Durch unseren Umzug sind unsere Kinder in eine neue Kita gekommen. Eine Kita, bei der ich schon beim ersten Mal dachte, dass sie von der Lage einfach nur perfekt ist. Am Stadtrand, am Feld, am Wald. So etwas hatte ich mir für meine Kinder gewünscht. Nicht, dass wir in Hamburg nicht die liebevollste Kinderbetreuung gehabt haben, die ich mir nur hätte wünschen können. Aber eine Kita inmitten der Stadt hat einfach andere Voraussetzungen.

Die Kinder sind nun, Dank jederzeit für alle nutzbarem Garten, ganz, ganz viel draußen. Meist schon direkt, wenn sie gebracht werden. Dann geht es jede Woche in den Wald und zum Bauernhof um die Ecke. Es hat also schon so ein Bullerbü Feeling und ich glaube, das wünschen sich fast alle Eltern für ihre Kinder. Das viele draußen sein tut den Kindern unheimlich gut und macht sie selbstbewusster. Wie stolz der Kleine war, als ich ihn zum ersten Mal am Nachmittag direkt im Wald abgeholt habe. Und Lüttis Fahrt auf dem Trecker wurde auch mit geschwellter Brust erzählt.

Auch wird draußen einfach mal gemalt, gelesen oder gegessen. Dann wieder gespielt, dass Feuer gemacht wird oder Suppe gekocht – ich frage mich ja, wann dann die ganze Fauna drumherum in den Suppentopf der Kinder geraten sein wird… 😉 – es wird gepflanzt und gegärtnert.

Viel mehr Zeit draußen zu verbringen heißt auch, die Kinder brauchen die richtige Kleidung. Kleidung, die dreckig werden darf, und damit meine ich richtig dreckig. Kleidung, die robust ist und damit meine ich, die Klettern auf Bäume ab kann, genauso wie Ninja-Rollen vom Steinhaufen. Kleidung, die kuschelig warm hält ohne das drunter geschwitzt wird. Und am besten noch Kleidung, die mehrere Funktionen erfüllt, damit wir Eltern nicht Massen an Kleidung kaufen müssen.

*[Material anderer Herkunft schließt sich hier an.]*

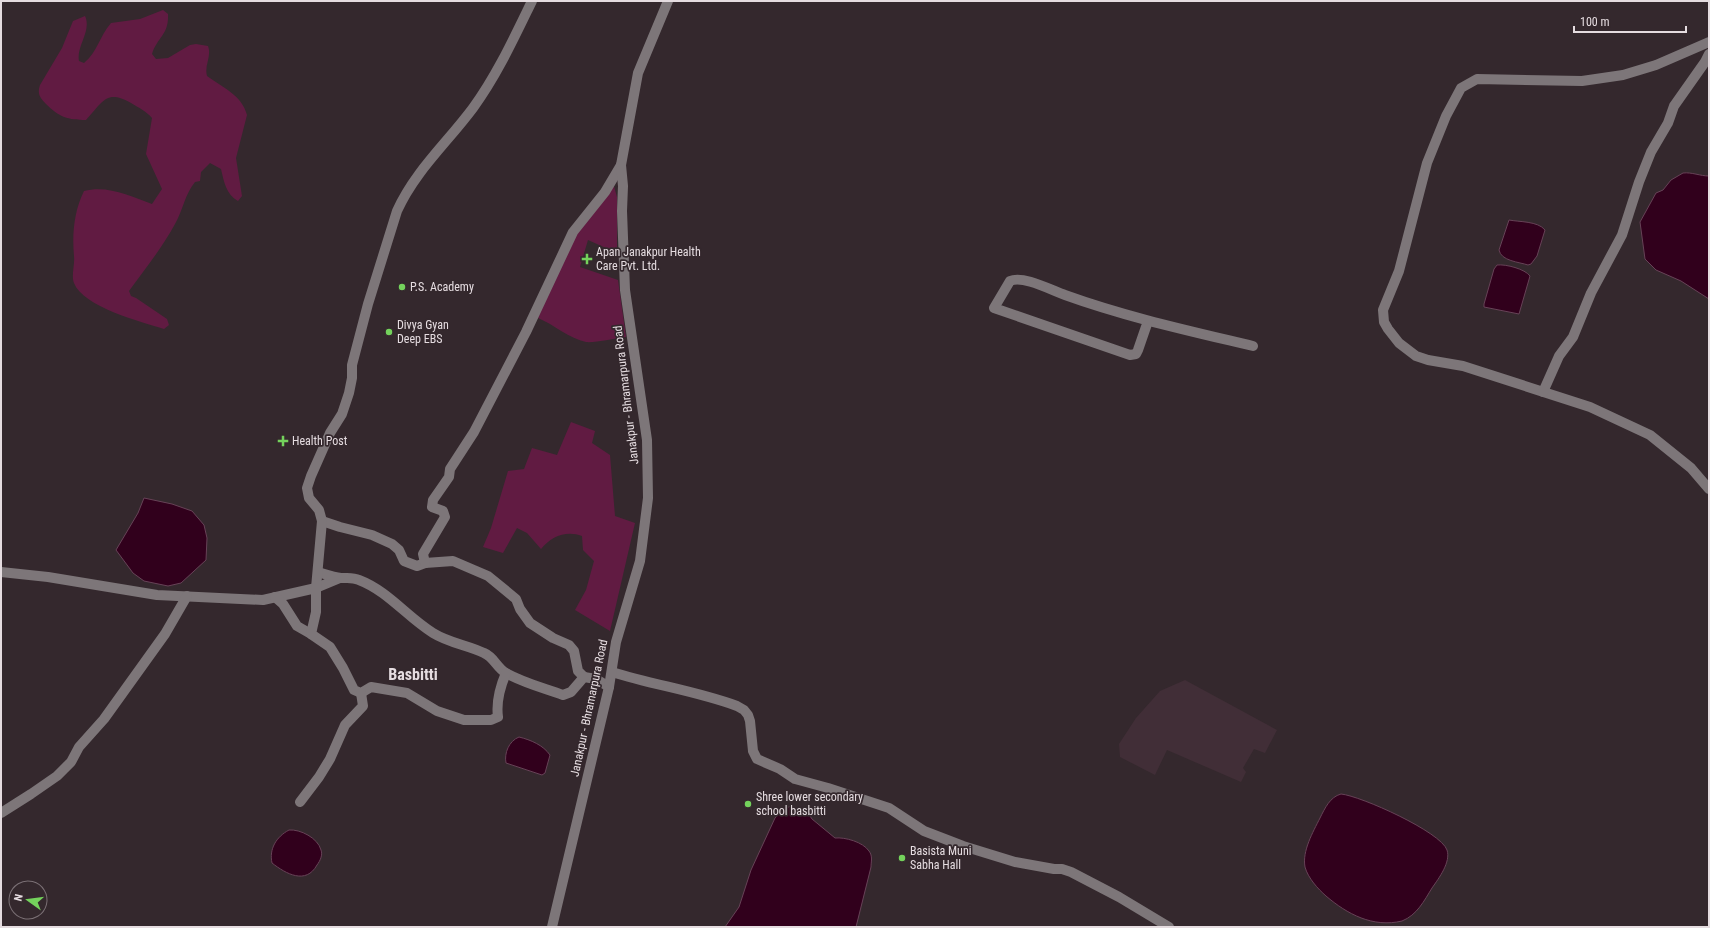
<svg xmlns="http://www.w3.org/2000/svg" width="1710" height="928" font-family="'Roboto Condensed',sans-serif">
  <rect width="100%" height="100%" fill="#34282d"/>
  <!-- built -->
  <polygon fill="#412e37" points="1185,680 1277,730 1265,753 1254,749 1243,768 1246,772 1241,782 1167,750 1155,775 1120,757 1119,744 1136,718 1160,691"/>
  <!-- green -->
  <g fill="#611b42">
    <path d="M163,10L168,14C169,35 158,36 152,54L156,59L168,58L190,45L196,44L208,46C212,57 204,65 207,76C222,87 242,95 247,115L236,158L242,196L238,201C226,194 224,182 221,169L210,163L201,172L200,181L195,182C185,194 183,210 175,224C162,248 145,269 129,291L131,296L136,298L167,319L169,325L164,329C142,322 83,307 74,283C71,276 75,264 74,256C72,234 74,211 84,191C108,185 130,196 152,204L162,189L146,154L152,118C146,111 139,108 131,103C106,89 103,102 86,120C68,120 59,117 46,104C40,98 37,94 40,85L62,48L73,21L85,16C92,31 76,46 79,61L84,63C98,51 99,37 111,23L140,19Z"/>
    <path d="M613,183L617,197V253L588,240L580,267L618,280L626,337C617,338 594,343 586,342C570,339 553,324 538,318L550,286L574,235Z"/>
    <path d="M571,422L595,431L592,443L610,455L615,516L635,523L610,631L575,610L586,590L594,561L583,550L582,536C567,530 551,536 541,549L527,533L517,528L503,553L483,547L491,528L508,471L524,469L532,448L557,455Z"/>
  </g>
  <!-- water -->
  <g fill="#31001c" stroke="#674257">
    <path d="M1683,173C1692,172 1700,176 1709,176V299L1681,281L1656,270L1645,259L1640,222L1656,193L1663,190L1671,180Z"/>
    <path d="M1509,220C1519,222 1538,221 1545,230L1537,256L1531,264L1528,265C1519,262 1501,261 1499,250Z"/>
    <path d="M1497,265C1506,264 1525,269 1530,276L1519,314L1484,307V304L1494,269Z"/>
    <polygon points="144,498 172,504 192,511 204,525 207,538 206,560 181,583 168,586 144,581 133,573 116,550 138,513"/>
    <path d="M519,737C531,740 543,745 550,755L545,773L542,775L506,763C504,753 509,741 519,737Z"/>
    <path d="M1341,794C1361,796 1441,832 1447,850C1451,862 1439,878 1432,888C1424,901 1417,915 1402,921C1373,928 1347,914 1326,896C1318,889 1308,878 1305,867C1302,851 1313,832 1320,818C1325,808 1330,797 1341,794Z"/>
    <path d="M791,806L808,813L812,819L835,838C845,837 863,842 869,851C873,856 871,862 871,867L856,927H725L739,907L751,870L775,818L784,809Z"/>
    <path d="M289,830C300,829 318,838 321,850C323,855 320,861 317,865C306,885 286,874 272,863C269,849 276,837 289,830Z"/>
  </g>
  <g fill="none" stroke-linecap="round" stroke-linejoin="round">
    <!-- minor -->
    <g stroke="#7d7679" stroke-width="10">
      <polyline points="1709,42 1656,65 1623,75 1582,81 1477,79 1461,88 1446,116 1427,163 1399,271 1383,310 1384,322 1388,329 1399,343 1416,356 1428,360 1463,366 1590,407 1650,435 1691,468 1709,489"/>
      <path d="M1148,321L1138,350L1136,354L1130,355L994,308L1010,281C1023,275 1051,290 1065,295C1126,317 1190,331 1253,346"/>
      <polyline points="1543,392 1559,356 1573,337 1591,293 1622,235 1639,182 1651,152 1668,123 1674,106 1705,62 1709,54"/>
      <polyline points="322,521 340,527 372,535 392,544 399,550 404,561 417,566 425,563 453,561 488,576 516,599 520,609 530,623 553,638 569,645 574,651 578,671 584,677"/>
      <polyline points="425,563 423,554 445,517 443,511 432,507 433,500 449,477 450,469 474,432 526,332 573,232 605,192 621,165"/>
      <polyline points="1,572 48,577 157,595 263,600 316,588 340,578"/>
      <path d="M318,572C325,574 333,577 341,578C348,578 353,577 359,580C388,591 407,617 433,633C449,643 467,645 484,653C494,657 497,668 506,673C524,683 544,688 563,695L571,692L584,677L596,679L609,687"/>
      <polyline points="275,597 283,604 297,626 311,634"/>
      <path d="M612,672C653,685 696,691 737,706L744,710L748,715L750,721L753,751L757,759L780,769L795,779L828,788L889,808L924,831L963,846L1015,862L1054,869H1062L1071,872L1119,897L1169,927"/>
      <path d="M506,673C500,687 496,702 498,717L491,720H464L437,711L407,693L371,687L361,693L354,690L343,668L330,647L311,634L316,612V588L322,521L319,510L309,498L307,488L311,476L330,433L342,414L349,393L352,378V365L368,304L397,211C415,171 447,143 473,108C497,75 514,38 532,1"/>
      <polyline points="300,802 319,777 330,759 345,725 363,706 361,693"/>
      <polyline points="1,813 31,794 57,776 71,762 79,747 104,719 165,634 187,596"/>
      <polyline points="552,927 609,687 616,642 640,561 648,498 647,440 625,290 622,211 623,186 621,165 638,73 668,1"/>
    </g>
  </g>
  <!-- markers -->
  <g fill="#74d25c" stroke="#34282d" stroke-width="1.5">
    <path d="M585 253h4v4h4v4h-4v4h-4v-4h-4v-4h4z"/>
    <circle cx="402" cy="287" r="4"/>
    <circle cx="389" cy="332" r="4"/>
    <path d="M281 435h4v4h4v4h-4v4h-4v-4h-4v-4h4z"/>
    <circle cx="748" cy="804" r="4"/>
    <circle cx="902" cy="858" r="4"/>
  </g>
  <g text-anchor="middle" stroke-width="3.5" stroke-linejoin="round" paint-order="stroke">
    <!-- poi labels -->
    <g font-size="12" fill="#e5dce0" stroke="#34282d" text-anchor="start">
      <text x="596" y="256">Apan Janakpur Health<tspan x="596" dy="14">Care Pvt. Ltd.</tspan></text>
      <text x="410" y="291">P.S. Academy</text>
      <text x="397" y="329">Divya Gyan<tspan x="397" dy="14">Deep EBS</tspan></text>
      <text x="292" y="445">Health Post</text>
      <text x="756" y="801">Shree lower secondary<tspan x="756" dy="14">school basbitti</tspan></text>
      <text x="910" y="855">Basista Muni<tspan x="910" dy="14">Sabha Hall</tspan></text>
    </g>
    <!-- street labels -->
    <g font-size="12" fill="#e5dce0" stroke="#34282d">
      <text transform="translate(626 395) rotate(-97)" y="4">Janakpur - Bhramarpura Road</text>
      <text transform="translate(589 708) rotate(-78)" y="4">Janakpur - Bhramarpura Road</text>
    </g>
    <!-- district labels -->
    <g font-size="16" font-weight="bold" fill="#e5dce0" stroke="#34282d">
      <text x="413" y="680">Basbitti</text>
    </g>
  </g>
  <!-- border -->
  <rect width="1710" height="928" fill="none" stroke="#e5dce0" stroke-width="4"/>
  <!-- north arrow -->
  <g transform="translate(28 900) rotate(284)"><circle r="19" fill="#34282d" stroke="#7b7075"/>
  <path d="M0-3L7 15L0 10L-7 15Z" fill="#74d25c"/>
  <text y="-6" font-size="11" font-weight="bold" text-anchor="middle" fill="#e5dce0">N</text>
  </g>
  <!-- scale -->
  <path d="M1574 26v6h112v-6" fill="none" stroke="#e5dce0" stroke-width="2"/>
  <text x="1580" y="26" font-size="12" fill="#e5dce0" stroke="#34282d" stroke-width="3" paint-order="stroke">100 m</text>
</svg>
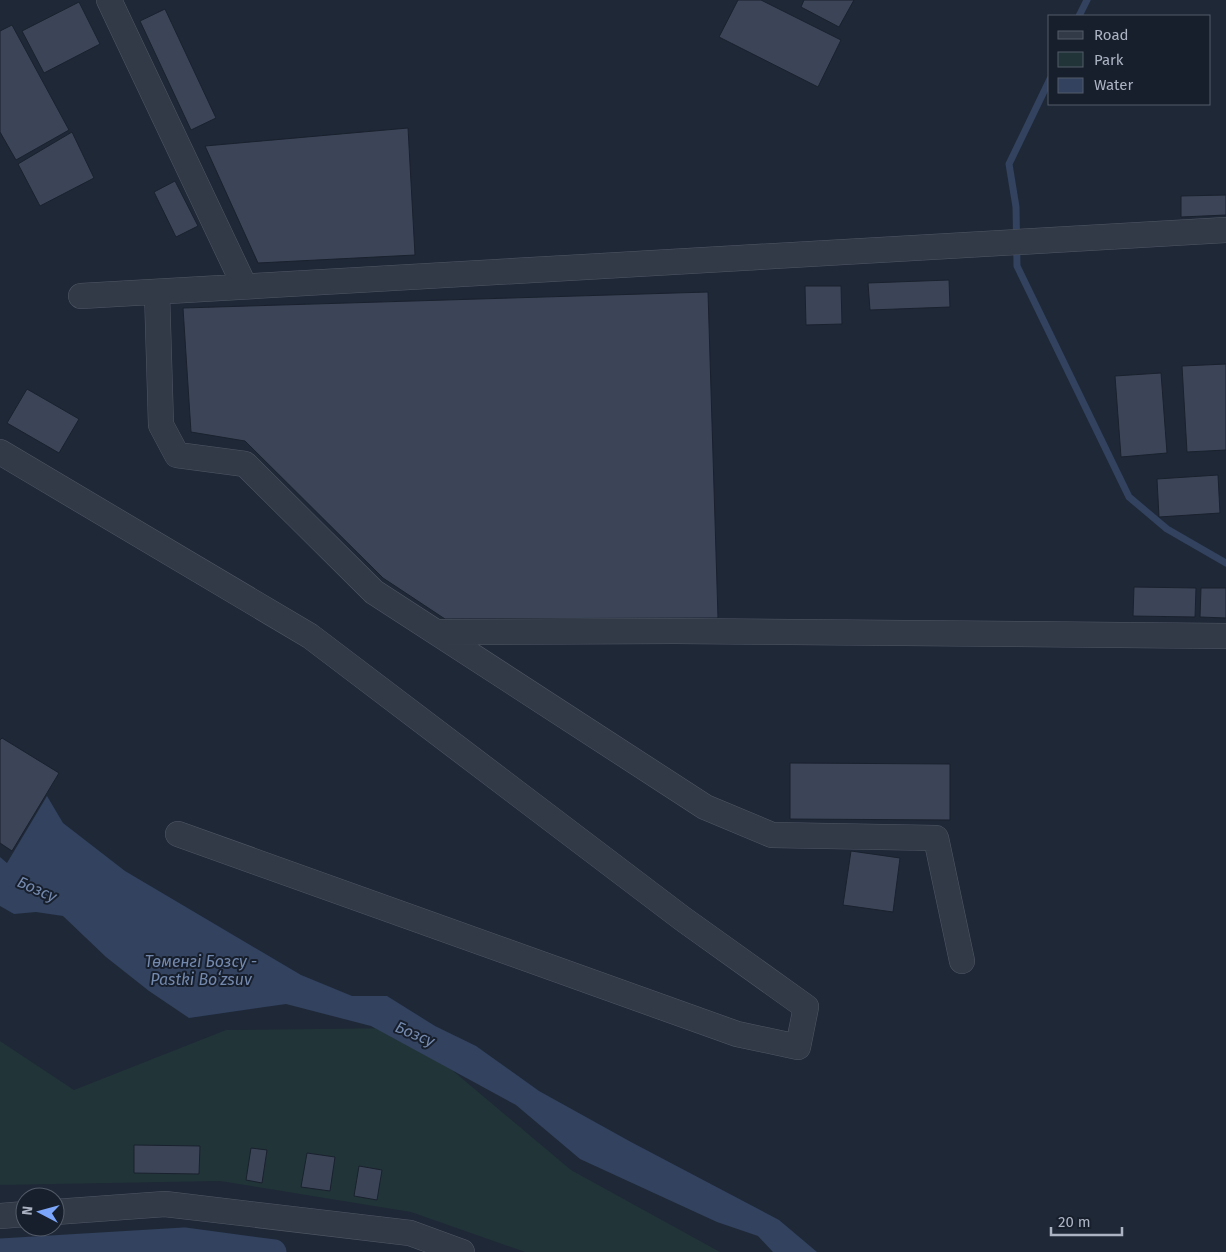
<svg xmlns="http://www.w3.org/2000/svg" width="1226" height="1252" viewBox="0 0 1226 1252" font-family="'Fira Sans',sans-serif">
	<rect width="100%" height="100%" fill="#1f2837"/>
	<path fill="#213438" d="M402 1028 571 1170 720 1252H525L411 1212 220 1181 0 1185V1041L74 1090 226 1030Z"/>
	<path fill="#32425f" d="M47 796 63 823 125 871 301 975 352 996H387L435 1026 476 1046 539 1091 631 1142 779 1220 817 1252H773L758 1236 717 1222 580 1159 516 1105 371 1026 286 1004 189 1018 149 991 106 957 63 916 36 912 14 914 0 906V857L7 863Z"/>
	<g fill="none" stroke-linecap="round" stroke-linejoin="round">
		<path stroke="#32425f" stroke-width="7" d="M1079 16 1087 0
			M1050 79 1009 164 1016 207 1017 266 1129 497 1167 529 1226 563"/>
		<path stroke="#32425f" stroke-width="25" d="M0 1251 184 1240 274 1252"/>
	</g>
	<path fill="#3b4557" stroke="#1a212e" d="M738 0H761L841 40 818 87 719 37Z
		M804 0H854L839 27 801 7Z
		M79 2 100 44 44 73 22 31Z
		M165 9 216 118 191 130 140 21Z
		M12 25 69 130 16 160 0 132V31Z
		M408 128 415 255 258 263 205 146Z
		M72 132 94 178 40 206 18 164Z
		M175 181 198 226 176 237 154 192Z
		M1226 195V215L1181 217V196Z
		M949 280 950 307 870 310 868 283Z
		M805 286H841L842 324 806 325Z
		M708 292 718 618 445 619 383 578 245 441 191 432 183 308Z
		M1226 364V450L1187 452 1182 366Z
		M1161 373 1167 453 1121 457 1115 376Z
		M27 389 79 419 59 453 7 423Z
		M1218 475 1220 513 1159 517 1157 479Z
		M1134 587 1196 588 1195 617 1133 616Z
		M1201 588H1226V618L1200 617Z
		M2 738 59 773 12 851 0 843V740Z
		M790 763 950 764V820L790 819Z
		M851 851 900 858 893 912 843 905Z
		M134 1145 200 1146 199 1174 134 1173Z
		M251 1148 267 1150 262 1183 246 1180Z
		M307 1153 335 1157 330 1191 301 1187Z
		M359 1166 382 1170 377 1200 354 1196Z"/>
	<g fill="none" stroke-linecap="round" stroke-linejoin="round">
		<defs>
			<path id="minor" d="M109 0 244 285
				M157 292 161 425 177 455 245 464 374 592 705 807 772 835 936 838 962 961
				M81 296 1226 230
				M0 452 310 636 683 919 806 1007 798 1047 737 1034 178 834
				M436 632 675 631 1226 636
				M55 1212 165 1204 410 1233 462 1252
				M0 1216 25 1214"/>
		</defs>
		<use href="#minor" stroke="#505765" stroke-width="26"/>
		<use href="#minor" stroke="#323a47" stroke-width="25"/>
	</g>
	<g text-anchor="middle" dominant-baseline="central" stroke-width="4" stroke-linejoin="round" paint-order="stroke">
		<g font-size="16" font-style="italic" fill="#7489ae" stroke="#181f2c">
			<text transform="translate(37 889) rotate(24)">Бозсу</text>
			<text x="201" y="961">Төменгі Бозсу -<tspan x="201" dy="18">Pastki Boʻzsuv</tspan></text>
			<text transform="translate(415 1034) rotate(23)">Бозсу</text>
		</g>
	</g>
	<rect x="1048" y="15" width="162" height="90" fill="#181f2c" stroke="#535b69"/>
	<rect x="1058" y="31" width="25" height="8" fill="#323a47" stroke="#535b69"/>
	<text x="1094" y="40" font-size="15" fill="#acb4c4">Road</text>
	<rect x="1058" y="52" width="25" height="15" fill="#213438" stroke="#535b69"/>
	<text x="1094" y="65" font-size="15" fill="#acb4c4">Park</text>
	<rect x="1058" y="78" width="25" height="15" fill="#32425f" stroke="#535b69"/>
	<text x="1094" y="90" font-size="15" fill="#acb4c4">Water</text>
	<g transform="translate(40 1212) rotate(276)"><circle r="24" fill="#181f2c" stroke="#535b69"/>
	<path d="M0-4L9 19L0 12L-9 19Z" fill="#7ba6fa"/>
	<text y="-8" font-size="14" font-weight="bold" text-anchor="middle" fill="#acb4c4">N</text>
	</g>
	<path d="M1051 1227v8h71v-8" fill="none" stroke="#acb4c4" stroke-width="2.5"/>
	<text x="1058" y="1227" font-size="15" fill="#acb4c4" stroke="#181f2c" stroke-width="4" paint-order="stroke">20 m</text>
</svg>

Für die Jacken haben wir uns für die Kinder für Funktionsjacken von Jako-o und Vaude entschieden. Funktionsjacken deshalb, weil wir dann im besten Fall nur eine Jacke für das Jahr kaufen müssen. Jetzt, im manchmal noch sonnigen Herbst, reicht oft der Fleece. Im Winter und nassen Herbst kommt da dann die feste Jacke drüber. Im Frühjahr kann der Fleece dann ganz raus und die Jacke wird zu einem Anorak.


Dazu gibt es eine warme Funktionshose. Die sitzt schön hoch, so dass sie, wenn es wieder wärmer wird, auch obenrum nur mit Pullover getragen werden kann.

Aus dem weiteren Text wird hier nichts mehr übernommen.